What to work on:
• a. In the saddle pad post, list every distinct measurement given in inches, in the order each first appears.
• b. Give the records from the line containing "scientific name: Tringa stagnatilis" through the line containing "scientific name: Chrysis angolensis" as a Markdown table with columns n and Line, where n is the row number. Leave out blank lines.

Given passage:
============================================================

January 14, 2015

Saddle Pads...Oh Me Oh My

You know the saying about only asking for advice when you already know the answer, but wish you didn't? It is one of my favorites and I think it pretty much applies to this post. I would honestly like opinions though, so please share your thoughts at the end!

I've been riding Gem in the Advantage saddle with a Reinsman Tacky Too pad for the last year. It came with the demo saddle and worked great, so I bought it.  It is light weight, thin and worked through many miles of conditioning and both the 25 LD and 50 endurance rides we did in 2014. The only problem I have with it is that it is too short for the length of the saddle. It never causes an issue, but I don't think it is ideal for your saddle to hang off the back of the pad. Plus it is some indeterminate number of years old and the felt feels bottomed out in some high use places.

Reinsman Tacky Too Pad

Flash forward to Christmas and my parents noted that I shared a page on FB to win a Professionals Choice Air Ride. I knew nothing about the pad and did no research, but figured if I won the thing I could at least resell it. Well, in true mom fashion she figured I would never win it and bought me one for Christmas. I was really, really hoping it would work to avoid returning a wonderful gift, but unfortunately the thing was 3"of thick, hard wool batting and when I put it on her short back it went past her hips and over her butt. That definitely wouldn't work as it would either cause massive irritation or push the saddle forward with every step she took. So I apologized to mum and returned it.

Prior to returning it, I measured the length and noted that it was 30". Yep, my mare has a very short back. Unfortunately, that meant that the new Tacky Too pad pictured above, also 30", would be way too long on her. Darn.

Ok...I'm nearly getting to the point...just one more piece of background information to share.

On Saturday, I tacked up as usual and found it odd that the Advantage seemed tilted slightly forward. Almost like it was a little too wide. Last time I rode was 2 weeks ago and it looked near perfect on her and had the most even sweat pattern possible.  I rode and she moved out like usual, but at the end I wasn't all that happy with the sweat pattern. Now, she wasn't particularly sweaty anyway (odd in itself given the exertion and the other horses were covered in it) but the sweat pattern was only present under the front 2/3rds of the saddle with the back 1/3rd being completely dry. In the last year I have never seen this pattern on her before. Hmmm...

Last night I went to the barn and measured my saddle and the current pad. The pad measures 22" across the spine and the saddle 24". The pad is 2" shorter than my saddle. Looking at her back, the way this pad fits and the way the 30" fit, I believe a 26" pad would be perfect but could go up to 28" in a pinch. That would rest just in front of her hips.

============================================================

(Dataset entries)
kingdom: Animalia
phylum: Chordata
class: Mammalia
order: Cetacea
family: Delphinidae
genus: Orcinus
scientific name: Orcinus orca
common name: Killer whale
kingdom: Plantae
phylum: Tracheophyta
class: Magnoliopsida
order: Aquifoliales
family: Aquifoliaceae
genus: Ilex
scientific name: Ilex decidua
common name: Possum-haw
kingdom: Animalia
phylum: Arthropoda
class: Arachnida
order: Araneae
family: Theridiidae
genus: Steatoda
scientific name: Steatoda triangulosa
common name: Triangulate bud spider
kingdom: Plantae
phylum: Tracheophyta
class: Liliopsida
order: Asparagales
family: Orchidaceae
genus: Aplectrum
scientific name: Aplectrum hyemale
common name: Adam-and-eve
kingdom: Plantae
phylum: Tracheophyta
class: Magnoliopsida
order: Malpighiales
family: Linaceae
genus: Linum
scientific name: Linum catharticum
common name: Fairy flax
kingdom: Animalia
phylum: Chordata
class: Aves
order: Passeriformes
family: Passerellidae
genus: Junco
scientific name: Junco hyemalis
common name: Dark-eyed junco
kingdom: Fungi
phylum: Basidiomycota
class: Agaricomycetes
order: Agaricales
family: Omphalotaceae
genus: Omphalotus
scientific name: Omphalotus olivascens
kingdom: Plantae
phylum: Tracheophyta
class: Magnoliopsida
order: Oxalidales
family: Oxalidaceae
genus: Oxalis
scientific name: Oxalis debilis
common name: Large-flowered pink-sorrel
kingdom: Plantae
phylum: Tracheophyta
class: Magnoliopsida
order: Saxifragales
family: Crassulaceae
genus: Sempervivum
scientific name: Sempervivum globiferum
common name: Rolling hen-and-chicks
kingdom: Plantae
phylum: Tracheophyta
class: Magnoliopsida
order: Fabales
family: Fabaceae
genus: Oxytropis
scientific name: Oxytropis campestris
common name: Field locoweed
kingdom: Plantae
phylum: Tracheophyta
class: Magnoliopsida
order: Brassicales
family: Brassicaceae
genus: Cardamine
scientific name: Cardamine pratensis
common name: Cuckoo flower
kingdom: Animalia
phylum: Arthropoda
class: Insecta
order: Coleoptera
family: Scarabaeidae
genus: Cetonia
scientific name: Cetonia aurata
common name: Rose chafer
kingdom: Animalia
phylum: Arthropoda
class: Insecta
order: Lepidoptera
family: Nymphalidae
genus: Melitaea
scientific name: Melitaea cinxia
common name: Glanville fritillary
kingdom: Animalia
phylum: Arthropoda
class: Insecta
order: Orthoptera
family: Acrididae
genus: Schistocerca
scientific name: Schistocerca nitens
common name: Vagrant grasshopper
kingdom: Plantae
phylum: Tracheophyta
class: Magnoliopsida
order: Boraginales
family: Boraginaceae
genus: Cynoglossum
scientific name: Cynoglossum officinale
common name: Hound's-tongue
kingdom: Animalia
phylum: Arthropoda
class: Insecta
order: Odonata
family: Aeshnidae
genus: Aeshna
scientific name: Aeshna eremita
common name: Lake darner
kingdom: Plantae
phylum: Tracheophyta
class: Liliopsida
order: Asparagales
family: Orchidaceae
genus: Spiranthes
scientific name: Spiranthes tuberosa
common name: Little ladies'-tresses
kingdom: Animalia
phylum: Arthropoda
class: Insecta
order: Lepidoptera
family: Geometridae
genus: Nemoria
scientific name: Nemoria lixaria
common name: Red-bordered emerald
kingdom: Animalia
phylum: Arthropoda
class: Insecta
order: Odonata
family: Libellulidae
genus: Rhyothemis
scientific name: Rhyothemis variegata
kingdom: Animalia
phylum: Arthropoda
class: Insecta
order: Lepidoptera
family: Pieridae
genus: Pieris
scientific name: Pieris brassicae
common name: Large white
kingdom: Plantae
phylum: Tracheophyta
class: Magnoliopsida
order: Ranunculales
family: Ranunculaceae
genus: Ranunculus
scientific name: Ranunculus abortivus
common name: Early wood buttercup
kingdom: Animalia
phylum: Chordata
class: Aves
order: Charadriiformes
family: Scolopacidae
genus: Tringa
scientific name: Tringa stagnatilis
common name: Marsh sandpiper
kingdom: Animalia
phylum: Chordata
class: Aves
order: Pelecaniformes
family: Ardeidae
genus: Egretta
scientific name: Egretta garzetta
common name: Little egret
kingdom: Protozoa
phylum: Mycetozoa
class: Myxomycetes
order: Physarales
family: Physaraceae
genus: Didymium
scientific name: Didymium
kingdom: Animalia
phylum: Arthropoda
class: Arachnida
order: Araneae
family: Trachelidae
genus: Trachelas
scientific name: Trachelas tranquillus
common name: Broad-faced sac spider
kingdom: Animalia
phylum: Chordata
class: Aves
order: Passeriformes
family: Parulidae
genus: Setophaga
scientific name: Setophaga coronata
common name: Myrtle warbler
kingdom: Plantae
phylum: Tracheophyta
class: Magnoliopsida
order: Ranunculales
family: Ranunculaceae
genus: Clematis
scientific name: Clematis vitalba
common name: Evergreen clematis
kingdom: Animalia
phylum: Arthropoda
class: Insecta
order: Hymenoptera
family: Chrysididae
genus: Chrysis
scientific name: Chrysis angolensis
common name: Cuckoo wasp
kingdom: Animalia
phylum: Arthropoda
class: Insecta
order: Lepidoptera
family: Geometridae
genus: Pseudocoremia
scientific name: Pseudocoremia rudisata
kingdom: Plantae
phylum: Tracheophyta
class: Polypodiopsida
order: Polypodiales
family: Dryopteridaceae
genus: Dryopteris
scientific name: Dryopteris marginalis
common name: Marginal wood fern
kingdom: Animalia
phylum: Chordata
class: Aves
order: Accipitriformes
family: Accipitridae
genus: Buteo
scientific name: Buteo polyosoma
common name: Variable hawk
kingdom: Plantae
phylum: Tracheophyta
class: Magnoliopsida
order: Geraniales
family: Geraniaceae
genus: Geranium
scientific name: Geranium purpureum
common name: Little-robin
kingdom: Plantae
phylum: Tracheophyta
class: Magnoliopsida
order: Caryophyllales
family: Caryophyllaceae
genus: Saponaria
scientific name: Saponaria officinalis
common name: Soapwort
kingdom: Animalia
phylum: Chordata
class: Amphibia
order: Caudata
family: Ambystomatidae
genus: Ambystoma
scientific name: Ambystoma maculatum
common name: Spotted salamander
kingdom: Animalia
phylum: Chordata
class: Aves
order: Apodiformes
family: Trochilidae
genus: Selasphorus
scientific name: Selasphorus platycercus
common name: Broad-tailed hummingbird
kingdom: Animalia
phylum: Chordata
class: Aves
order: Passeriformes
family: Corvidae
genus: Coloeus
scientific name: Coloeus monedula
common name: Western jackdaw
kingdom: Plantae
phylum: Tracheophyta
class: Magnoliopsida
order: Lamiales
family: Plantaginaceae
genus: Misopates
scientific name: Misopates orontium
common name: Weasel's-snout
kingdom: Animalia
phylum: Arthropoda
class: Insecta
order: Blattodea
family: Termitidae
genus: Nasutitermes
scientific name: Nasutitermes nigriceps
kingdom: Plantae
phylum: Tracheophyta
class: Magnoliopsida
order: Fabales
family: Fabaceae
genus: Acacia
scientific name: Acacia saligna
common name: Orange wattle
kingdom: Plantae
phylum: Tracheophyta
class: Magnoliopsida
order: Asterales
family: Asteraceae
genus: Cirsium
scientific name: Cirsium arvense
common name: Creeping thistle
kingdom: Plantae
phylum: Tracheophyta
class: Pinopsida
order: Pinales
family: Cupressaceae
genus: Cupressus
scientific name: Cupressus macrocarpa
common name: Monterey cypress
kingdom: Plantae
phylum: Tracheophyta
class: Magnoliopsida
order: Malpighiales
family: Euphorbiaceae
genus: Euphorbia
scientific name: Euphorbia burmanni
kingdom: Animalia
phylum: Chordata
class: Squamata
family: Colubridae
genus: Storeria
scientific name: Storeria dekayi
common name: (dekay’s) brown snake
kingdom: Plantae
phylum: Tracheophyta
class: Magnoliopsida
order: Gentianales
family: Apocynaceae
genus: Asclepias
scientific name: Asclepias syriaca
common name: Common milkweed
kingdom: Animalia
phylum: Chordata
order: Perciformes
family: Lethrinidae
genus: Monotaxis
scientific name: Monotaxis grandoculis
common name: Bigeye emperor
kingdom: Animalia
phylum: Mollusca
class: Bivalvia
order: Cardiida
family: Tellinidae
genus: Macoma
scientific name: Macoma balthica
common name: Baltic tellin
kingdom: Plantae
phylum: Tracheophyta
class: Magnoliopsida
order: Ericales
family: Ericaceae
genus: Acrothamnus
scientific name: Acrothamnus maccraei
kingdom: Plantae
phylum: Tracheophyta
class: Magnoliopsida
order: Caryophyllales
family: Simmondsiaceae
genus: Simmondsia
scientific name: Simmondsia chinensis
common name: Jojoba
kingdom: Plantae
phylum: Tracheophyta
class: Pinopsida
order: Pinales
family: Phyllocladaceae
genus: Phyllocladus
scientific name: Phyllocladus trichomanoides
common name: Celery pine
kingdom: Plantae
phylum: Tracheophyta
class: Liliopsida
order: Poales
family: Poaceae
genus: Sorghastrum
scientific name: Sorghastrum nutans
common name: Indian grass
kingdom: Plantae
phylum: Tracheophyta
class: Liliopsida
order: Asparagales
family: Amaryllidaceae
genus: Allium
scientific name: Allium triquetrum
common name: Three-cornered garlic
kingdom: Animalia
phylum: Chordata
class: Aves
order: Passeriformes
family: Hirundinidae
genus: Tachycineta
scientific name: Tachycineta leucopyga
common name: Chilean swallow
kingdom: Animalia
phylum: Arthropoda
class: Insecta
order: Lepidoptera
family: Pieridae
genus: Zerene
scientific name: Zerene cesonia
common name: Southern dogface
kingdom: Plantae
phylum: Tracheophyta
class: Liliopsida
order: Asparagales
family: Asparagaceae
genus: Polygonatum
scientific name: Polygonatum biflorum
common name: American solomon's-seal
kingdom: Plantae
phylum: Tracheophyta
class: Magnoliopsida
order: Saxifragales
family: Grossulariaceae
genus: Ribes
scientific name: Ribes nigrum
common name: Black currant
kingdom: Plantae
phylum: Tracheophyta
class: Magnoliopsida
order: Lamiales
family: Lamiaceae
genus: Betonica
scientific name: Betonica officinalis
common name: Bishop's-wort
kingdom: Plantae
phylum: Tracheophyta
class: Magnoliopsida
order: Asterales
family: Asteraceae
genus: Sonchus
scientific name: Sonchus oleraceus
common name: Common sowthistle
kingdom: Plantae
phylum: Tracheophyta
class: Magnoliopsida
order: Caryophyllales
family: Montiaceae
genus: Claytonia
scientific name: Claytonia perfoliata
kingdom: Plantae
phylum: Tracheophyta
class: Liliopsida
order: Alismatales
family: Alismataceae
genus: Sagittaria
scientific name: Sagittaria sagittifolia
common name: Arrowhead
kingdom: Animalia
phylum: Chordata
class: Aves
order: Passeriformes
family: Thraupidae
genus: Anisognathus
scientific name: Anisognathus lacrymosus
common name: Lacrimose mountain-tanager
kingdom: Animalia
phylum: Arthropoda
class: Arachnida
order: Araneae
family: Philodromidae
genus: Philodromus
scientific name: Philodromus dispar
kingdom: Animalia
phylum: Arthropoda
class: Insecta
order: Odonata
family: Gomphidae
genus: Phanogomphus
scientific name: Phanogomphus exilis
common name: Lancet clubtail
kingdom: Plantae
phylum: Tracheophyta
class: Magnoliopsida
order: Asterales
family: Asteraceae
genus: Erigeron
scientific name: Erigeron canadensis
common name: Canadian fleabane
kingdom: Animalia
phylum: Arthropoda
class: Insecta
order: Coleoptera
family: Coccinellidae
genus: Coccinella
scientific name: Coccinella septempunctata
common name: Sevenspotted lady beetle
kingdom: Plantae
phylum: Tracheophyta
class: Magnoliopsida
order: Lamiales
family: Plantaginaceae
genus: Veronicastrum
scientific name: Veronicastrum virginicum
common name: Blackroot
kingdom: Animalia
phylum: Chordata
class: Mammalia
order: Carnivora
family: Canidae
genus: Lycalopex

============================================================

Exercise answers:
• a. 3", 30", 22", 24", 2", 26", 28"

• b.
| n | Line |
|---|---|
| 1 | scientific name: Tringa stagnatilis |
| 2 | common name: Marsh sandpiper |
| 3 | kingdom: Animalia |
| 4 | phylum: Chordata |
| 5 | class: Aves |
| 6 | order: Pelecaniformes |
| 7 | family: Ardeidae |
| 8 | genus: Egretta |
| 9 | scientific name: Egretta garzetta |
| 10 | common name: Little egret |
| 11 | kingdom: Protozoa |
| 12 | phylum: Mycetozoa |
| 13 | class: Myxomycetes |
| 14 | order: Physarales |
| 15 | family: Physaraceae |
| 16 | genus: Didymium |
| 17 | scientific name: Didymium |
| 18 | kingdom: Animalia |
| 19 | phylum: Arthropoda |
| 20 | class: Arachnida |
| 21 | order: Araneae |
| 22 | family: Trachelidae |
| 23 | genus: Trachelas |
| 24 | scientific name: Trachelas tranquillus |
| 25 | common name: Broad-faced sac spider |
| 26 | kingdom: Animalia |
| 27 | phylum: Chordata |
| 28 | class: Aves |
| 29 | order: Passeriformes |
| 30 | family: Parulidae |
| 31 | genus: Setophaga |
| 32 | scientific name: Setophaga coronata |
| 33 | common name: Myrtle warbler |
| 34 | kingdom: Plantae |
| 35 | phylum: Tracheophyta |
| 36 | class: Magnoliopsida |
| 37 | order: Ranunculales |
| 38 | family: Ranunculaceae |
| 39 | genus: Clematis |
| 40 | scientific name: Clematis vitalba |
| 41 | common name: Evergreen clematis |
| 42 | kingdom: Animalia |
| 43 | phylum: Arthropoda |
| 44 | class: Insecta |
| 45 | order: Hymenoptera |
| 46 | family: Chrysididae |
| 47 | genus: Chrysis |
| 48 | scientific name: Chrysis angolensis |